===== Text shown

# Proof of Income/Savings



## calpeflyer (Mar 29, 2013)

Hello all,
Regards the requirements for Residents Cert :
did a search but could not find out if income needs to be in a Spanish Account or not.
Each area may have its own rules - I will be in Alicante.

Regards


----------



## stevec2x (Mar 24, 2012)

calpeflyer said:


> Hello all,
> Regards the requirements for Residents Cert :
> did a search but could not find out if income needs to be in a Spanish Account or not.
> Each area may have its own rules - I will be in Alicante.
> ...


It depends!

We gained residency in Torrevieja recently, and discovered that they didn't give a damm about proof of income/savings anyway!

Maybe they just liked the look of us... who knows?

Steve


----------



## wilsman77 (Aug 13, 2014)

stevec2x said:


> It depends!
> 
> We gained residency in Torrevieja recently, and discovered that they didn't give a damm about proof of income/savings anyway!
> 
> ...


HI Calpe, what are the advantages of residency and if i own a property but only visit say once a month could i still become a resident? I have my NIE number but i dont think this means residency although it allowes me to work and live in Spain.

Thnaks
Martin


----------



## snikpoh (Nov 19, 2007)

wilsman77 said:


> HI Calpe, what are the advantages of residency and if i own a property but only visit say once a month could i still become a resident? I have my NIE number but i dont think this means residency although it allowes me to work and live in Spain.
> 
> Thnaks
> Martin


Hi, firstly, your NIE does NOT entitle you to live in Spain. This is simply an identification number which is used when making any legal transaction (buying car, house, phone etc.)

There are lots of advantages of getting you residents certificate, it's also a legal requirement but only if you live here for 90 days at a time or it is your main residence.



To the OP - every area is different but the general considerations are that you will not be a burden on the state (as they don't give benefits, I can't see how this would happen anyway). This usually means an income of around 600€ per month per person and/or savings of around 6000€ in/into a Spanish bank.

==========
===== Records shown

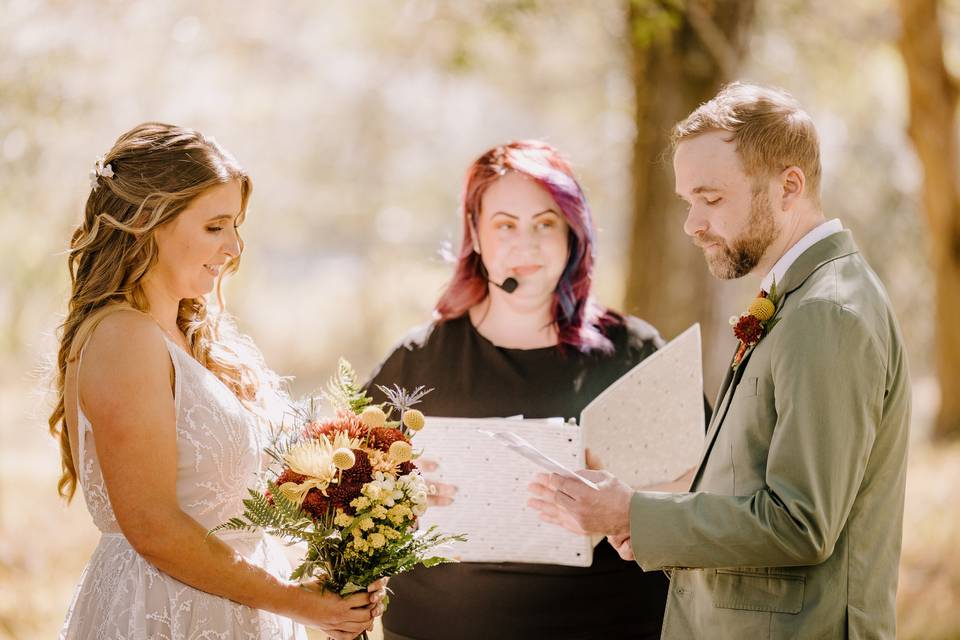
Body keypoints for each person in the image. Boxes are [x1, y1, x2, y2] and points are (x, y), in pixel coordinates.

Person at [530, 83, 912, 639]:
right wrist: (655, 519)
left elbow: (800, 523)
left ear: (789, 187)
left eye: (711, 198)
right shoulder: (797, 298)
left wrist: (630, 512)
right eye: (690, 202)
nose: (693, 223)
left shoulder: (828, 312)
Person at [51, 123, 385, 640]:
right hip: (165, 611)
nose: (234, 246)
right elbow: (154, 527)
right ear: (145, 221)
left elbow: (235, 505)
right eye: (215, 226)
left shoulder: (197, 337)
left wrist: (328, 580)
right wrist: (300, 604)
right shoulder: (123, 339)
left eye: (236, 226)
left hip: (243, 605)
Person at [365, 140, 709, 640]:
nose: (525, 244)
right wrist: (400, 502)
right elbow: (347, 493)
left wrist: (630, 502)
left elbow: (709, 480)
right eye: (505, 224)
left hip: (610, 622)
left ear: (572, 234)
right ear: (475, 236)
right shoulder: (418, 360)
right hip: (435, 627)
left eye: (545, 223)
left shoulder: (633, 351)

==========
===== Records shown

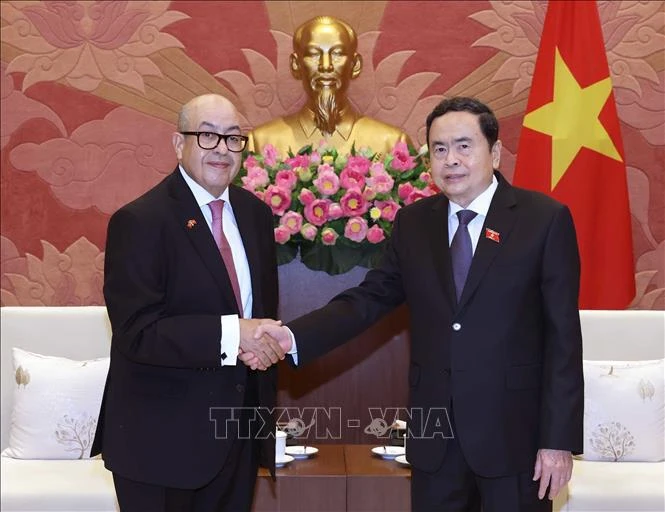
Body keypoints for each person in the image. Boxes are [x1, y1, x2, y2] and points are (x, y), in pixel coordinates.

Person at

==========

Task instructions:
1) Repeat the passage from the thread on proof of income, from "Hi, firstly, your" up to and including "your main residence.".
2) In the thread on proof of income, what amount of savings is usually expected, and where?
3) Continue the thread on proof of income from its last sentence.

Task answers:
1)
Hi, firstly, your NIE does NOT entitle you to live in Spain. This is simply an identification number which is used when making any legal transaction (buying car, house, phone etc.)

There are lots of advantages of getting you residents certificate, it's also a legal requirement but only if you live here for 90 days at a time or it is your main residence.

2) Around 6000€, held in or paid into a Spanish bank.

3)
You will also need proof of health cover.


----------



## baldilocks (Mar 7, 2010)

calpeflyer said:


> Hello all,
> Regards the requirements for Residents Cert :
> did a search but could not find out if income needs to be in a Spanish Account or not.
> Each area may have its own rules - I will be in Alicante.
> ...


In a Spanish bank account.


----------



## brocher (Mar 21, 2011)

stevec2x said:


> It depends!
> 
> We gained residency in Torrevieja recently, and discovered that they didn't give a damm about proof of income/savings anyway!
> 
> ...


Hey Steve, what did you have to do then for your residence?


----------



## amespana (Nov 10, 2009)

We registered in Estepona this morning.We provided passports and copies of first and photo page,padron and copies,a letter from our Spanish bank saying we had more than 12,000 Euros in the account,completed ex18 forms.We had made a cita previa ,it took a matter of minutes.We just had to nip to the local bank to pay the fee,10.80,return and pick up our cards.All this was made easy by the help of this and other forums.Two other UK applicants were there,no idea,will probably make countless visits and then slag Spanish bureaucracy. Research,research,research!!Many thanks to forum members.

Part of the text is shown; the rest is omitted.